6.       Der Artikel von Die Presse beschreibt, dass Sie und Bundesminister Strache und Hofer die Kommission sowie den Kommissionspräsidenten Juncker bei einem Arbeitsmittagessen verbal attackiert und eine Schmutzkübelkampagne gegen die EU mit falschen Zahlen geführt haben sollen. Welche österreichischen Vertreterinnen und Vertreter waren bei diesem Treffen anwesend?

a.       Welche konkreten Themen wurden von Österreich bzw. der Kommission angesprochen? (Bitte im Detail darstellen.)

b.      Wie hat Jean-Claude Juncker auf Ihre Anschuldigungen reagiert?

c.       Gab es nach dem unseriösen Auftreten ein klärendes Gespräch zwischen Ihnen und dem Bundeskanzler?

d.      Wenn nein, warum nicht?

7.       Die pro-europäische Haltung der Regierung wird seit ihrem Amtsantritt regelmäßig in Österreich, aber auch auf europäischer Ebene in Frage gestellt. Auch eine Verhandlerin meinte gegenüber Die Presse, dass Bundeskanzler Kurz diesbezüglich nur große Worte in den Raum gestellt hätte, aber nur an Taten gemessen werden würde, die er jedoch nicht geliefert hätte. Welche konkreten Taten beweisen die angeblich pro-europäische Haltung der Regierung? (Bitte im Detail darstellen.)

8.       Welche konkreten Erfolge konnten Sie im Rahmen des Ratsvorsitzes im Bereich Asyl und Migration verzeichnen?

a.       In welchen Bereichen hätten Sie gerne einen (größeren) Erfolg erzielt?

b.      Woran lag es, dass nicht mehr erreicht werden konnte?

c.       Hatte Österreich Ihrer Analyse nach eine neutrale Verhandlungsposition während des Ratsvorsitzes inne?

d.      Wenn ja, wie hat sich dies in den Verhandlungen dargestellt? Bitte um Auflistung konkreter Beispiele.

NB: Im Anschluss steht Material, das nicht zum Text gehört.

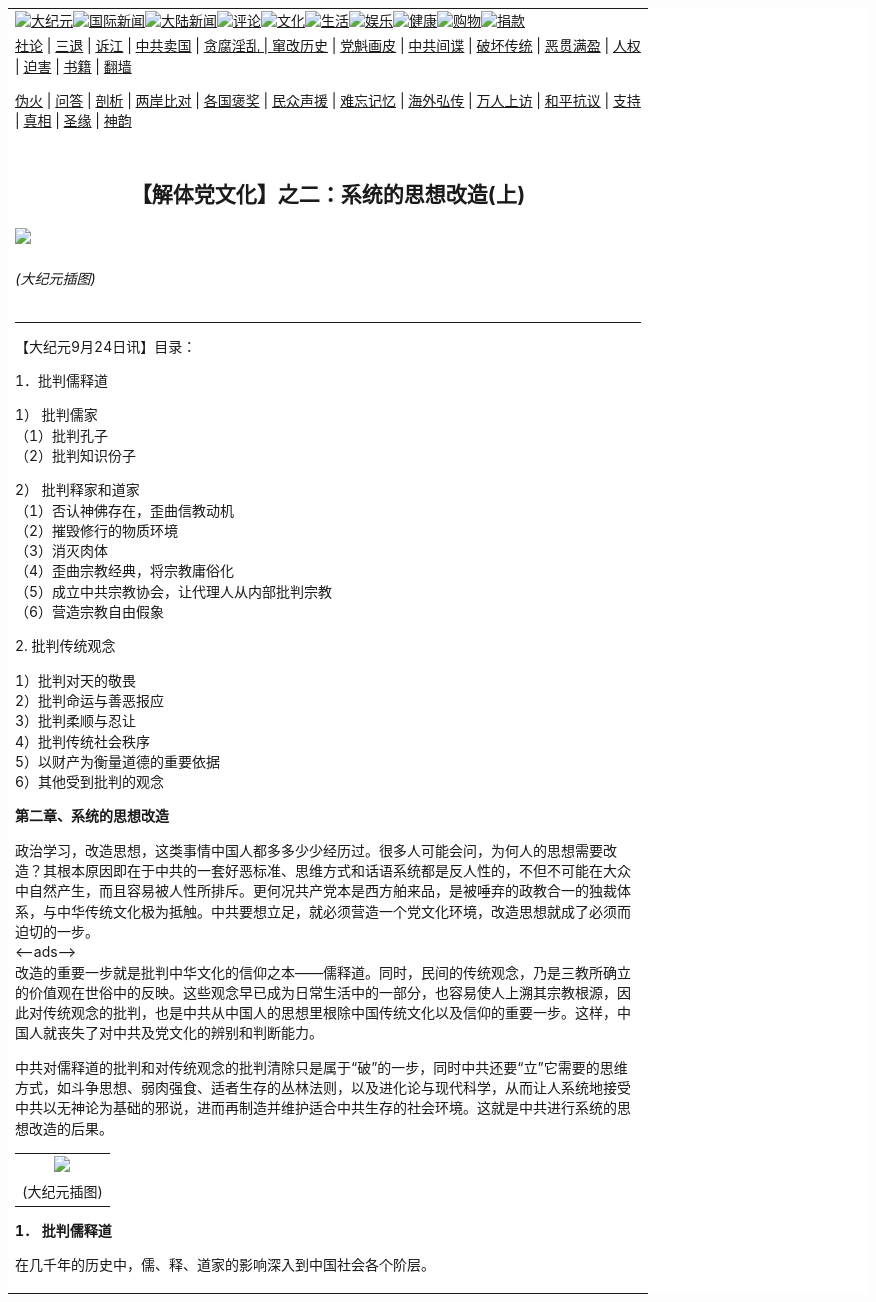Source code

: <a name="1" id="1" target="_blank"></a><span id="1"></span>
<table border="0"><tr><td colspan="2" VALIGN=TOP><a href="https://github.com/mprjd2205/djy/blob/master/gb/nsc413.md#1"><img src="https://gitlab.com/szzdlab/www/raw/master/t/djy/1.jpg" title="大纪元"></a><a href="https://github.com/mprjd2205/djy/blob/master/gb/n24hr.md#1"><img src="https://gitlab.com/szzdlab/www/raw/master/t/djy/3.jpg" title="国际新闻"></a><a href="https://github.com/mprjd2205/djy/blob/master/gb/nsc413.md#1"><img src="https://gitlab.com/szzdlab/www/raw/master/t/djy/4.jpg" title="大陆新闻"></a><a href="https://github.com/mprjd2205/djy/blob/master/gb/news392.md#1"><img src="https://gitlab.com/szzdlab/www/raw/master/t/djy/5.jpg" title="评论"></a><a href="https://github.com/mprjd2205/djy/blob/master/gb/news2007.md#1"><img src="https://gitlab.com/szzdlab/www/raw/master/t/djy/6.jpg" title="文化"></a><a href="https://github.com/mprjd2205/djy/blob/master/gb/news2008.md#1"><img src="https://gitlab.com/szzdlab/www/raw/master/t/djy/7.jpg" title="生活"></a><a href="https://github.com/mprjd2205/djy/blob/master/gb/ncyule.md#1"><img src="https://gitlab.com/szzdlab/www/raw/master/t/djy/8.jpg" title="娱乐"></a><a href="https://github.com/mprjd2205/djy/blob/master/gb/nsc1002.md#1"><img src="https://gitlab.com/szzdlab/www/raw/master/t/djy/9.jpg" title="健康"><a href="https://www.youlucky.com"><img src="https://gitlab.com/szzdlab/www/raw/master/t/djy/10.jpg" title="购物"></a><a href="https://www.supportepoch.org/donation?utm_medium=epochtimes&utm_source=referral&utm_campaign=donate_button_djyhomepage"><img src="https://gitlab.com/szzdlab/www/raw/master/t/djy/12.jpg" title="捐款"></a></td></tr>
<tr><td colspan="2" VALIGN=TOP><a target="_blank" href="https://github.com/mprjd2205/djy/blob/master/gb/9p.md#1">社论</a> | <a target="_blank" href="https://github.com/mprjd2205/djy/blob/master/gb/nf5657.md#1">三退</a> | <a target="_blank" href="https://github.com/mprjd2205/djy/blob/master/gb/nf6123.md#1">诉江</a> | <a target="_blank" href="https://github.com/mprjd2205/djy/blob/master/gb/nf1176117.md#1">中共卖国</a> | <a target="_blank" href="https://github.com/mprjd2205/djy/blob/master/gb/nf5773.md#1">贪腐淫乱 | <a target="_blank" href="https://github.com/mprjd2205/djy/blob/master/gb/nf1176115.md#1">窜改历史</a> | <a target="_blank" href="https://github.com/mprjd2205/djy/blob/master/gb/nf1176107.md#1">党魁画皮</a> | <a target="_blank" href="https://github.com/mprjd2205/djy/blob/master/gb/nf1320400.md#1">中共间谍</a> | <a target="_blank" href="https://github.com/mprjd2205/djy/blob/master/gb/nf1176114.md#1">破坏传统</a> | <a target="_blank" href="https://github.com/mprjd2205/djy/blob/master/gb/nf5287.md#1">恶贯满盈</a> | <a target="_blank" href="https://github.com/mprjd2205/djy/blob/master/gb/ncid278.md#1">人权</a> | <a target="_blank" href="https://github.com/mprjd2205/djy/blob/master/gb/nf1176111.md#1">迫害</a> | <a target="_blank" href="https://github.com/mprjd2205/djy/blob/master/gb/nf1235328.md#1">书籍</a> | <a target="_blank" href="https://github.com/mprjd2205/www/blob/master/README.md?zsrh#1">翻墙</a></p><p><a target="_blank" href="https://github.com/mprjd2205/djy/blob/master/gb/nf5562.md#1">伪火</a> | <a target="_blank" href="https://github.com/mprjd2205/djy/blob/master/gb/nf4378.md#1">问答</a> | <a target="_blank" href="https://github.com/mprjd2205/djy/blob/master/gb/nf5792.md#1">剖析</a> | <a target="_blank" href="https://github.com/mprjd2205/djy/blob/master/gb/nf5735.md#1">两岸比对</a> | <a target="_blank" href="https://github.com/mprjd2205/djy/blob/master/gb/nf6119.md#1">各国褒奖</a> | <a target="_blank" href="https://github.com/mprjd2205/djy/blob/master/gb/nf6120.md#1">民众声援</a> | <a target="_blank" href="https://github.com/mprjd2205/djy/blob/master/gb/nf1188594.md#1">难忘记忆</a> | <a target="_blank" href="https://github.com/mprjd2205/djy/blob/master/gb/nf3180.md#1">海外弘传</a> | <a target="_blank" href="https://github.com/mprjd2205/djy/blob/master/gb/nf5410.md#1">万人上访</a> | <a target="_blank" href="https://github.com/mprjd2205/ntdtv/blob/master/gb/prog1530_1.md#1">和平抗议</a> | <a target="_blank" href="https://github.com/mprjd2205/djy/blob/master/gb/nf4386.md#1">支持</a> | <a target="_blank" href="https://github.com/mprjd2205/djy/blob/master/gb/nf4389.md#1">真相</a> | <a target="_blank" href="https://github.com/mprjd2205/djy/blob/master/gb/nf5790.md#1">圣缘</a> | <a target="_blank" href="https://github.com/mprjd2205/djy/blob/master/gb/nf4786.md#1">神韵</a></td></tr>
<tr><td VALIGN=TOP width="626"><h2 align=center>【解体党文化】之二：系统的思想改造(上)</h2>
<img src="http://i.epochtimes.com/assets/uploads/2006/09/610160959041017-600x400.gif" />
<h6>(大纪元插图)
</h6>
<hr>
<p>【大纪元9月24日讯】目录： </p>
<p>1．批判儒释道 </p>
<p>1） 批判儒家 <br />（1）批判孔子 <br />（2）批判知识份子 </p>
<p>2） 批判释家和道家 <br />（1）否认神佛存在，歪曲信教动机 <br />（2）摧毁修行的物质环境 <br />（3）消灭肉体 <br />（4）歪曲宗教经典，将宗教庸俗化 <br />（5）成立中共宗教协会，让代理人从内部批判宗教 <br />（6）营造宗教自由假象 </p>
<p>2. 批判传统观念 </p>
<p>1）批判对天的敬畏 <br />2）批判命运与善恶报应 <br />3）批判柔顺与忍让 <br />4）批判传统社会秩序 <br />5）以财产为衡量道德的重要依据 <br />6）其他受到批判的观念 </p>
<p><b>第二章、系统的思想改造 </b></p>
<p>政治学习，改造思想，这类事情中国人都多多少少经历过。很多人可能会问，为何人的思想需要改造？其根本原因即在于中共的一套好恶标准、思维方式和话语系统都是反人性的，不但不可能在大众中自然产生，而且容易被人性所排斥。更何况共产党本是西方舶来品，是被唾弃的政教合一的独裁体系，与中华传统文化极为抵触。中共要想立足，就必须营造一个党文化环境，改造思想就成了必须而迫切的一步。 <br /><--ads--><br />改造的重要一步就是批判中华文化的信仰之本——儒释道。同时，民间的传统观念，乃是三教所确立的价值观在世俗中的反映。这些观念早已成为日常生活中的一部分，也容易使人上溯其宗教根源，因此对传统观念的批判，也是中共从中国人的思想里根除中国传统文化以及信仰的重要一步。这样，中国人就丧失了对中共及党文化的辨别和判断能力。 </p>
<p>中共对儒释道的批判和对传统观念的批判清除只是属于“破”的一步，同时中共还要“立”它需要的思维方式，如斗争思想、弱肉强食、适者生存的丛林法则，以及进化论与现代科学，从而让人系统地接受中共以无神论为基础的邪说，进而再制造并维护适合中共生存的社会环境。这就是中共进行系统的思想改造的后果。 <br /><center></p>
<table cellpadding=3 cellspacing=3 border=0 width=100%>
<tr>
<td align=center><a href=http://www.epochtimes.com/i6/612202004191017.gif><img src=http://www.epochtimes.com/i6/612202004191017--ss.gif></a></td>
</tr>
<tr>
<td align=center><span class=bn12>(大纪元插图)</span></td>
</tr>
</table>
<p></center></p>
<p><b>1． 批判儒释道 </b></p>
<p>在几千年的历史中，儒、释、道家的影响深入到中国社会各个阶层。 </p>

e.      Wenn nein, warum nicht?

f.        In welchen Bereichen unterschied sich die österreichische Verhandlungsposition von jener, die während des bulgarischen Ratsvorsitzes vertreten wurde?

 

g.       Gab es eine Anweisung von Ihnen oder Bundeskanzler Kurz an das österreichische Verhandlungsteam bzw. die Ständige Vertretung Österreichs in Brüssel, die österreichischen Interessen durchzusetzen anstatt eine neutrale Verhandlungsposition einzunehmen?

 

h.      Wenn ja, warum und von wem ging diese aus?

 

i.        Wenn nein, warum hat Österreich am Ratsvorsitzparkett trotzdem den Eindruck hinterlassen, nicht als Brückenbauer aufgetreten zu sein?